BP gets Go Ahead to Dump Mercury in Lake Michigan - Reminders of Minamata
Posted by Dominique on 02 Aug 2007 | Tagged as: Current Affairs, Environment, Science, Social Responsibility, Thoughts

“Lake Michigan is like a giant bathtub with a really, really slow drain and a dripping faucet, so the toxics build up over time,” said Emily Green, director of the Great Lakes program for the Sierra Club.
Despite this knowledge, an Indiana refinery of the global petroleum giant, BP, has been given a permit to continue to dump mercury into Lake Michigan. The permit overrides an existing limit of 1.3 ounces per year on mercury discharges into the Great Lakes. BP will be allowed to continue their practice of dumping 3 pounds of mercury through surface water discharges as it has been since 2002, according to the Toxics Release Inventory, an EPA datebase on pollution emissions. The permit, which accompanies the plant’s $3.8 billion expansion, gives BP until at least 2012 to meet the federal standard.

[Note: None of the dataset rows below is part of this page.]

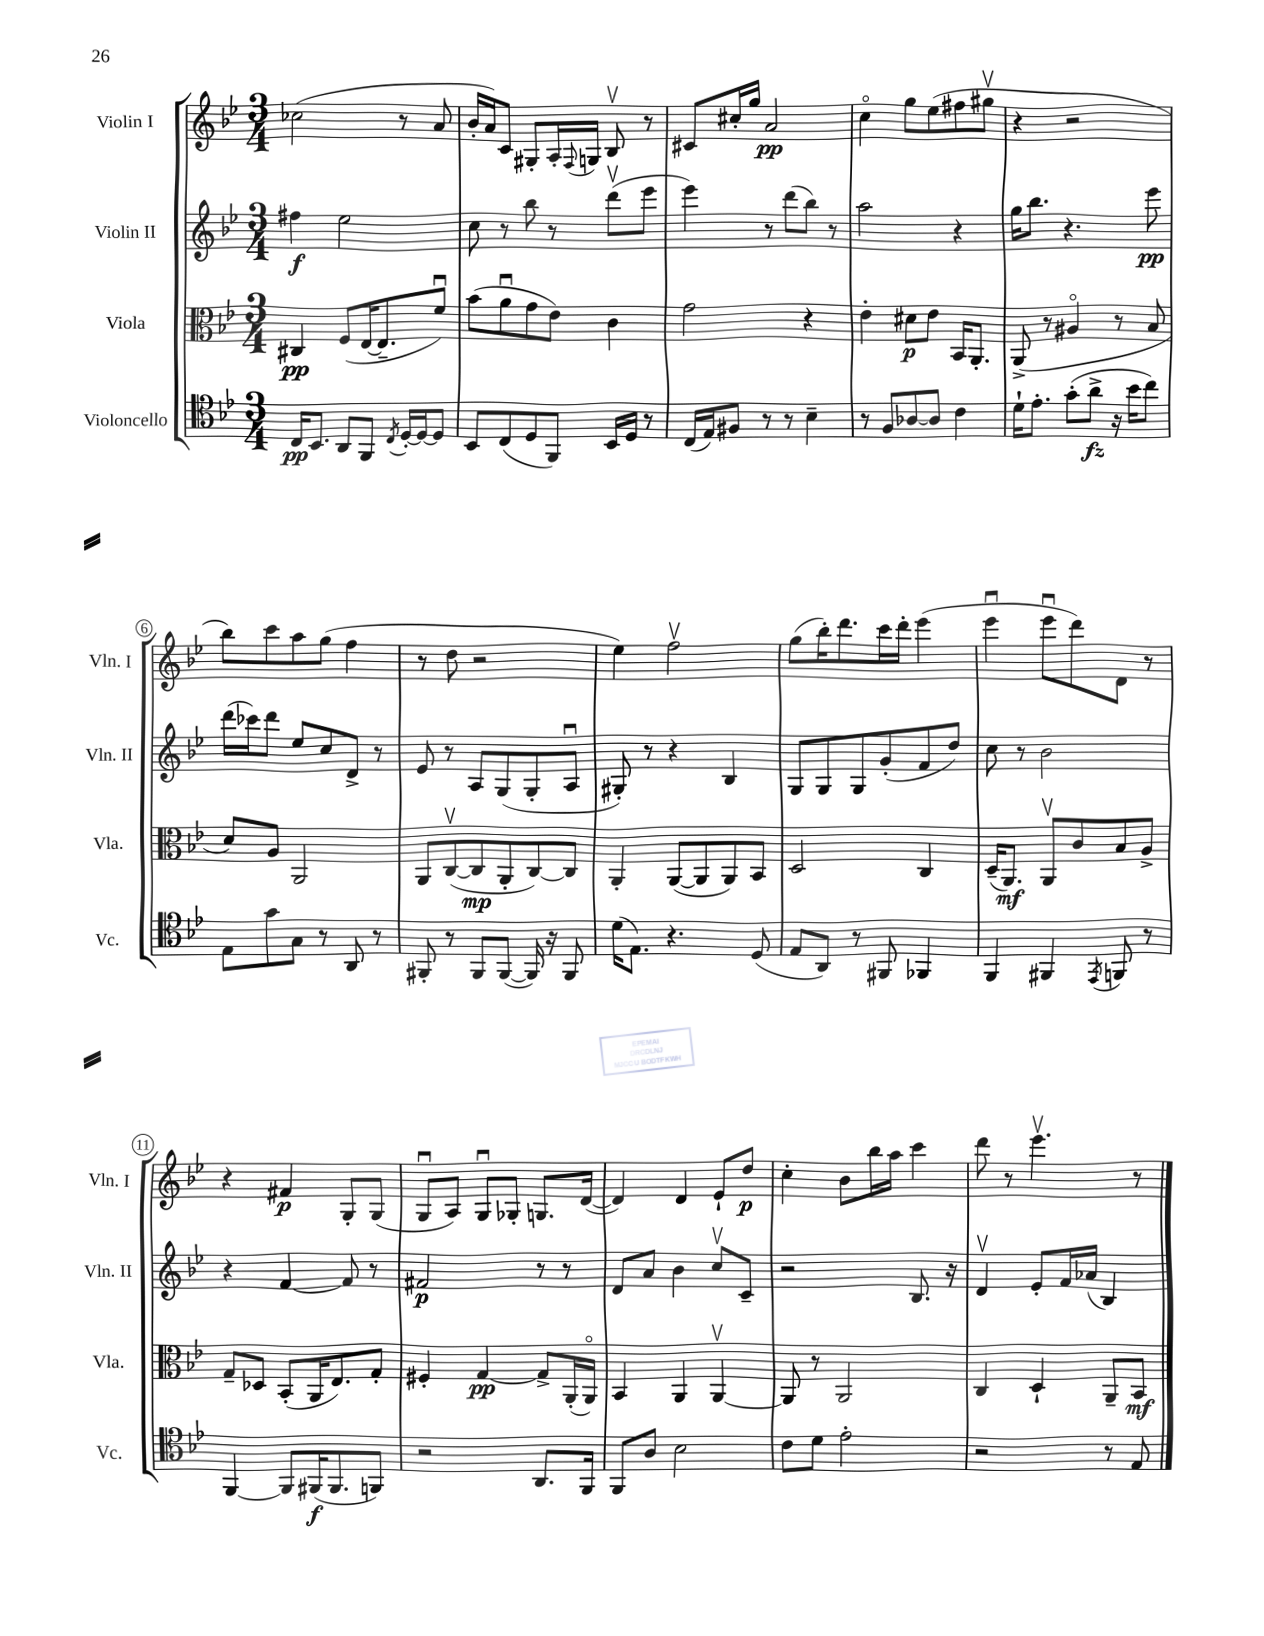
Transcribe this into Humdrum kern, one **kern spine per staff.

**kern	**dynam	**kern	**dynam	**kern	**dynam	**kern	**dynam
*part4	*part4	*part3	*part3	*part2	*part2	*part1	*part1
*staff4	*staff4	*staff3	*staff3	*staff2	*staff2	*staff1	*staff1
*I"Violoncello	*	*I"Viola	*	*I"Violin II	*	*I"Violin I	*
*I'Vc.	*	*I'Vla.	*	*I'Vln. II	*	*I'Vln. I	*
*clefC4	*	*clefC3	*	*clefG2	*	*clefG2	*
*k[b-e-]	*	*k[b-e-]	*	*k[b-e-]	*	*k[b-e-]	*
*M3/4	*	*M3/4	*	*M3/4	*	*M3/4	*
=1	=1	=1	=1	=1	=1	=1	=1
16C/KL	pp	4C#X/	pp	4ff#X\	f	(2cc-X\	.
8.BB-/J	.	.	.	.	.	.	.
8AA/L	.	(8F/L	.	2ee-\	.	.	.
8FF/J	.	[16E-/K	.	.	.	.	.
.	.	8.E-~/]	.	.	.	.	.
8qC/	.	.	.	.	.	.	.
[16D'/LL	.	.	.	.	.	8r	.
16D/J_	.	.	.	.	.	.	.
8D/J]	.	8fu/J)	.	.	.	8a/	.
=2	=2	=2	=2	=2	=2	=2	=2
8BB-/L	.	(8b-\L	.	8cc\	.	16b-'/LL	.
.	.	.	.	.	.	16a/J)	.
(8C/	.	8au\	.	8r	.	8c/J	.
8D/	.	8g\	.	8bb-\	.	8G#X'/L	.
8FF/J)	.	8e-\J)	.	8r	.	16A'/L	.
.	.	.	.	.	.	8qqF/	.
.	.	.	.	.	.	16Gn/JJ	.
16BB-/LL	.	4c\	.	(8dddv\L	.	8B-v/	.
16D/JJ	.	.	.	.	.	.	.
8r	.	.	.	8eee-\J	.	8r	.
=3	=3	=3	=3	=3	=3	=3	=3
(16C/LL	.	2g\	.	4eee-\)	.	8c#X/L	.
16E-/J)	.	.	.	.	.	.	.
8F#X/J	.	.	.	.	.	16cc#X'/L	.
.	.	.	.	.	.	16gg/JJ	.
8r	.	.	.	8r	.	2a/	pp
8r	.	.	.	(8ddd\L	.	.	.
4B-~\	.	4r	.	8bb-\J)	.	.	.
.	.	.	.	8r	.	.	.
=4	=4	=4	=4	=4	=4	=4	=4
8r	.	4e-'\	.	2aa\	.	4cc\	.
8F/L	.	.	.	.	.	.	.
[8A-X/	.	8d#X\L	p	.	.	8gg\L	.
8A-/J]	.	8e-\J	.	.	.	(8ee-\	.
4c\	.	16BB-/KL	.	4r	.	8ff#X\	.
.	.	8.AA'/J	.	.	.	.	.
.	.	.	.	.	.	8gg#Xv\J	.
=5	=5	=5	=5	=5	=5	=5	=5
16d`\KL	.	(8AA^/	.	16gg\KL	.	4r	.
8.e-'\J	.	.	.	8.bb-\J	.	.	.
.	.	8r	.	.	.	.	.
(8g'\L	.	4A#X/	.	4.r	.	2r	.
8a^\J	fz	.	.	.	.	.	.
16r	.	8r	.	.	.	.	.
16b-\KL	.	.	.	.	.	.	.
8cc\J)	.	8B-/	.	8eee-\	pp	.	.
!!LO:LB:g=z
=6	=6	=6	=6	=6	=6	=6	=6
8E-\L	.	8d/L)	.	(16ddd\LL	.	8bb-\L)	.
.	.	.	.	16ccc-X\J)	.	.	.
8g\	.	8A/J	.	8ddd\J	.	8ccc\	.
8G\J	.	2AA/	.	8ee-/L	.	8aa\	.
8r	.	.	.	8cc/	.	(8gg\J	.
8AA/	.	.	.	8d^/J	.	4ff\	.
8r	.	.	.	8r	.	.	.
=7	=7	=7	=7	=7	=7	=7	=7
8FF#X'/	.	8AA/L	.	8e-/	.	8r	.
8r	.	([8Cv/	.	8r	.	8dd\	.
8FF#/L	.	8C/]	mp	8A/L	.	2r	.
([8FF#/J	.	8AA'/	.	(8G/	.	.	.
16FF#/])	.	[8C/)	.	8G'/	.	.	.
16r	.	.	.	.	.	.	.
8FF#/	.	8C/J]	.	8Au/J	.	.	.
=8	=8	=8	=8	=8	=8	=8	=8
(16d\KL	.	4AA'/	.	8G#X'/)	.	4ee-\)	.
8.E-\J)	.	.	.	.	.	.	.
.	.	.	.	8r	.	.	.
4.r	.	([8AA/L	.	4r	.	2ffv\	.
.	.	8AA/]	.	.	.	.	.
.	.	8AA/)	.	4B-/	.	.	.
(8D/	.	8BB-/J	.	.	.	.	.
=9	=9	=9	=9	=9	=9	=9	=9
8E-/L	.	2D/	.	8G/L	.	(8gg\L	.
8AA/J)	.	.	.	8G/	.	16bb-'\K)	.
.	.	.	.	.	.	8.ddd\	.
8r	.	.	.	8G/	.	.	.
8FF#X/	.	.	.	(8g'/	.	16ccc\L	.
.	.	.	.	.	.	16ddd'\JJ	.
4FF-X/	.	4C/	.	8f/	.	(4eee-\	.
.	.	.	.	8dd/J)	.	.	.
=10	=10	=10	=10	=10	=10	=10	=10
4FF/	.	(16D~/KL	.	8cc\	.	4eee-u\	.
.	.	8.AA/J)	mf	.	.	.	.
.	.	.	.	8r	.	.	.
4FF#X/	.	8AAv/L	.	2b-\	.	8eee-u\L	.
.	.	8c/	.	.	.	8ddd\)	.
8qEE-/	.	.	.	.	.	.	.
8FFn/	.	8B-/	.	.	.	8d\J	.
8r	.	8A^/J	.	.	.	8r	.
!!LO:LB:g=z
=11	=11	=11	=11	=11	=11	=11	=11
[4FF/	.	8G~/L	.	4r	.	4r	.
.	.	8D-X/J	.	.	.	.	.
8FF/L]	.	(8BB-'/L	.	[4f/	.	4f#X/	p
(16FF#X/K	f	16AA/K	.	.	.	.	.
8.FF#/	.	8.E-/)	.	.	.	.	.
.	.	.	.	8f/]	.	8G'/L	.
8FFn/J)	.	8G'/J	.	8r	.	(8G/J	.
=12	=12	=12	=12	=12	=12	=12	=12
2r	.	4F#X'/	.	2f#X/	p	8Gu/L	.
.	.	.	.	.	.	8A/J)	.
.	.	[4G/	pp	.	.	8Gu/L	.
.	.	.	.	.	.	8G-X'/J	.
8.AA/L	.	8G^/L]	.	8r	.	8.Gn/L	.
.	.	(16AA'/L	.	8r	.	.	.
16FF/Jk	.	16AA/JJ)	.	.	.	([16d/Jk	.
=13	=13	=13	=13	=13	=13	=13	=13
8FF/L	.	4BB-/	.	8d/L	.	4d/])	.
8A/J	.	.	.	8a/J	.	.	.
2B-\	.	4AA/	.	4b-\	.	4d/	.
.	.	[4AAv/	.	8ccv/L	.	8e-`/L	.
.	.	.	.	8c~/J	.	8dd/J	p
=14	=14	=14	=14	=14	=14	=14	=14
8c\L	.	8AA/]	.	2r	.	4cc'\	.
8d\J	.	8r	.	.	.	.	.
2e-'\	.	2AA/	.	.	.	8b-\L	.
.	.	.	.	.	.	16bb-\L	.
.	.	.	.	.	.	16aa\JJ	.
.	.	.	.	8.B-/	.	4ccc\	.
.	.	.	.	16r	.	.	.
=15	=15	=15	=15	=15	=15	=15	=15
2r	.	4C/	.	4dv/	.	8ddd\	.
.	.	.	.	.	.	8r	.
.	.	4D`/	.	8e-'/L	.	4.eee-v\	.
.	.	.	.	16f/L	.	.	.
.	.	.	.	(16a-X/JJ	.	.	.
8r	.	8AA~/L	.	4B-/)	.	.	.
8E-/	.	8BB-/J	mf	.	.	8r	.
==	==	==	==	==	==	==	==
*-	*-	*-	*-	*-	*-	*-	*-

“With one permit, this company and this state are undoing years of work to keep pollution out of our Great Lakes,” said Rep. Rahm Emanuel, D-Ill., co-sponsor of a resolution overwhelmingly approved by the House last week that condemned BP’s plans.
This lack of corporate responsibility brings to mind the mercury poisoning of the Japanese fishing village of Minamata in the 1950’s. The outcome was tragic as the town was poisoned by mercury from industrial pollution created by the town’s main employer, the Chisso Corporation. The plight became known as Minamata Disease for its devastating effects on the entire population., and was famously documented by Life photographer Eugene Smith who, with his wife, Aileen, lived in Minamata for many years.
It seems neither pervasive environmental awareness, nor the regulations designed to “protect” our resources are strong enough to deter the circumnavigation of this knowledge. It is disturbing to recall the images of a time only a few decades previous, but perhaps in the end, a picture is worth a thousand words.